UAE-based telco Etisalat’s shares climbed after it said that it’s planning to buy back stock valued at as much as $2 billion, according to Bloomberg.
The board of Emirates Telecommunications Group, also known as Etisalat, recommended purchasing up to five percent of the phone operator’s paid-up capital, or 434.8 million shares, the Abu Dhabi-based company said in a statement.
The buyback is intended for canceling or reselling the shares, it said, without providing the terms.
Etisalat, which competes with Dubai-based Du at home, runs operations in countries ranging from Pakistan to Egypt. It has a market capitalisation of $41 billion (AED 151 billion), and based on Monday’s closing share price the buyback will be valued at AED 7.5 billion.

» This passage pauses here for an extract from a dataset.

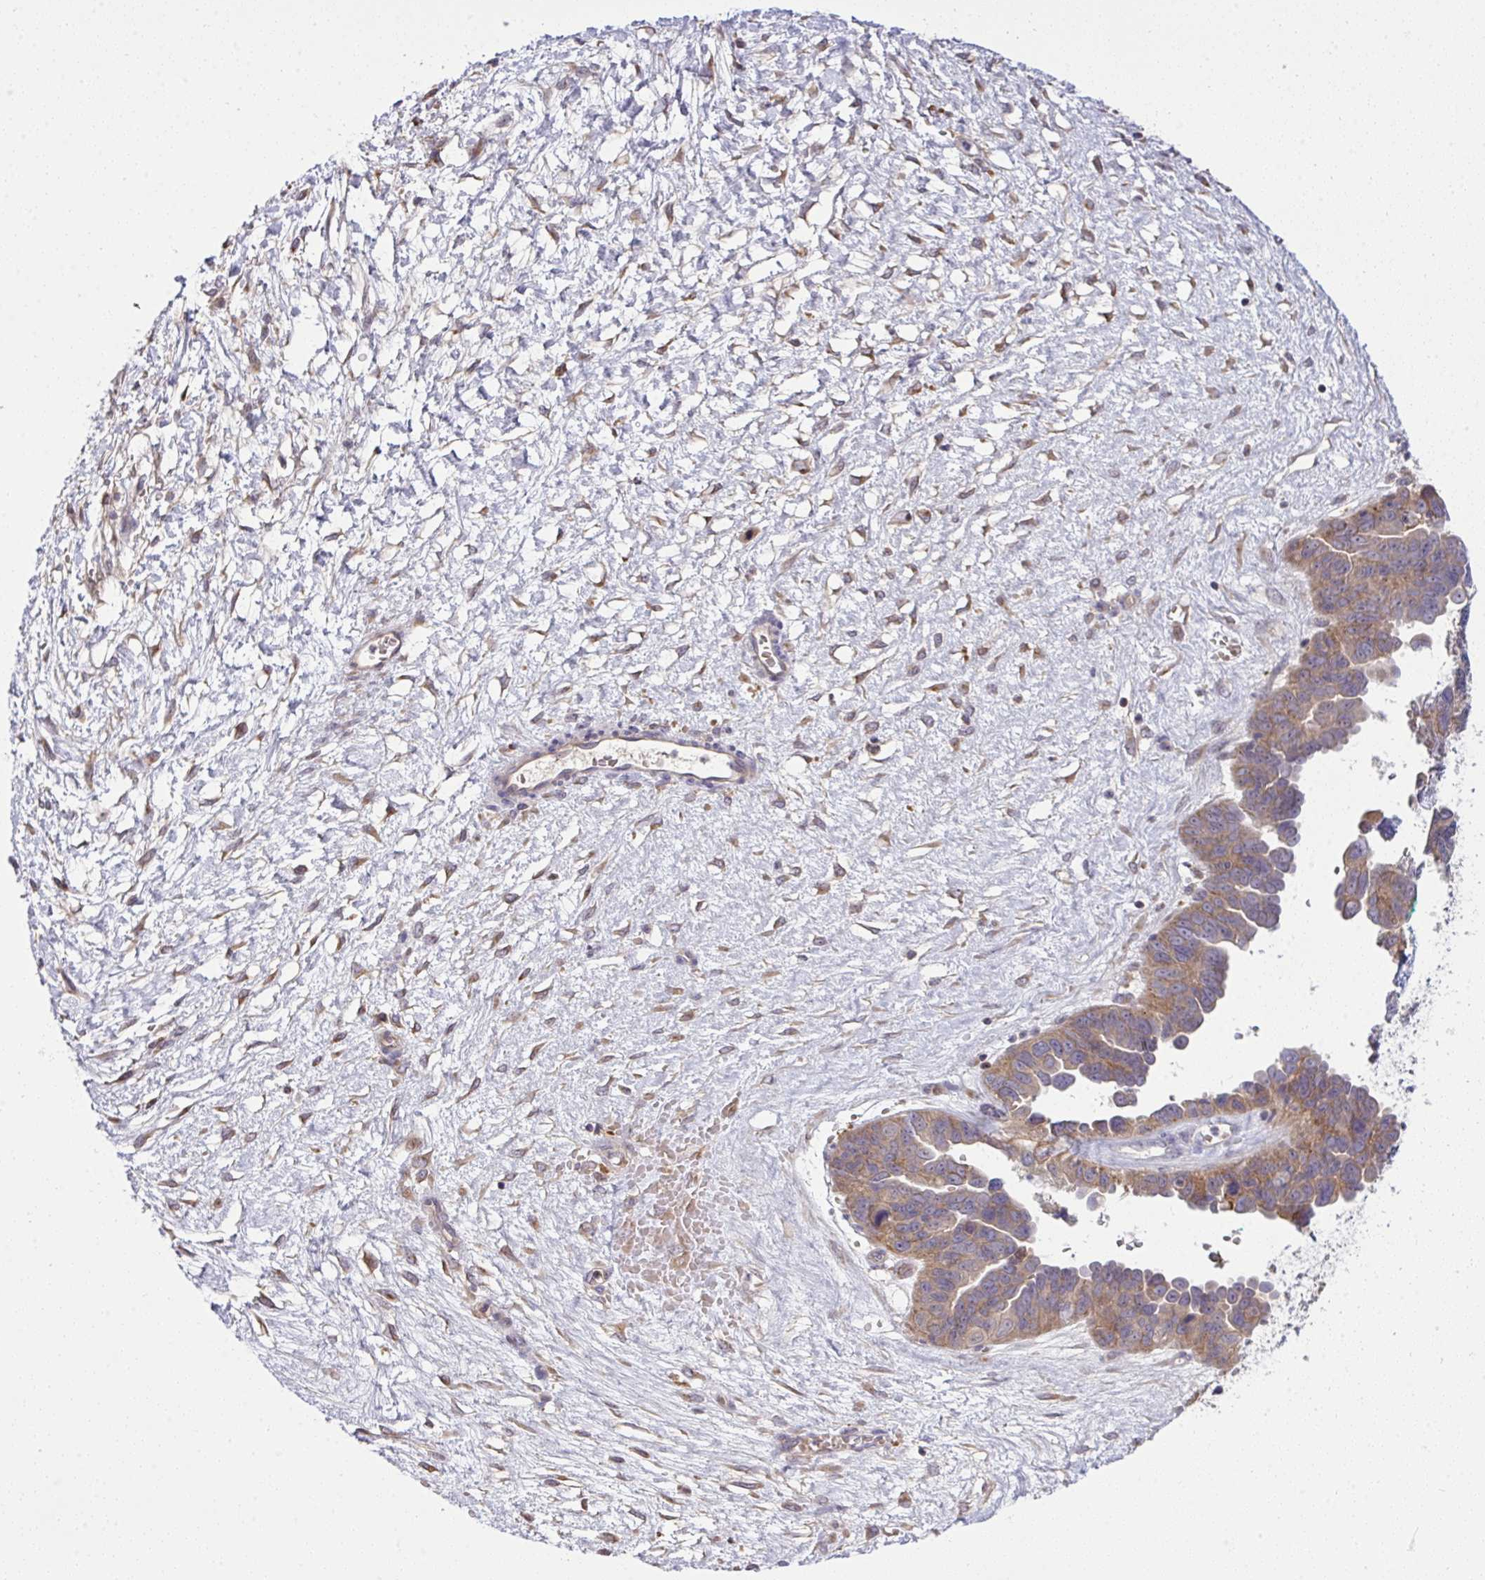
{"staining": {"intensity": "weak", "quantity": "25%-75%", "location": "cytoplasmic/membranous"}, "tissue": "ovarian cancer", "cell_type": "Tumor cells", "image_type": "cancer", "snomed": [{"axis": "morphology", "description": "Cystadenocarcinoma, serous, NOS"}, {"axis": "topography", "description": "Ovary"}], "caption": "A brown stain highlights weak cytoplasmic/membranous staining of a protein in serous cystadenocarcinoma (ovarian) tumor cells. Immunohistochemistry (ihc) stains the protein of interest in brown and the nuclei are stained blue.", "gene": "SLC9A6", "patient": {"sex": "female", "age": 64}}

Nishit Lakhotia, head of research at Securities & Investment said that the move is an example of an alternate way to reward shareholders if a firm doesn’t want to increase annual cash dividend.
Etisalat’s consolidated cash and bank balances increased from AED 23.7 billion in 2016 to AED 27.1 billion in 2017, but the company maintained its annual dividend at 80 fils per share.
The shares advanced as much as 4.1 percent, the most in more than than year, in Abu Dhabi. The board’s recommendation is subject to shareholders’ approval at a general assembly meeting scheduled for March 21.
In February, the company has been named the Middle East’s most valuable telecoms brand for the first time in Brand Finance’s Telecoms 300 rankings, after it saw a 40 percent increase to its brand value.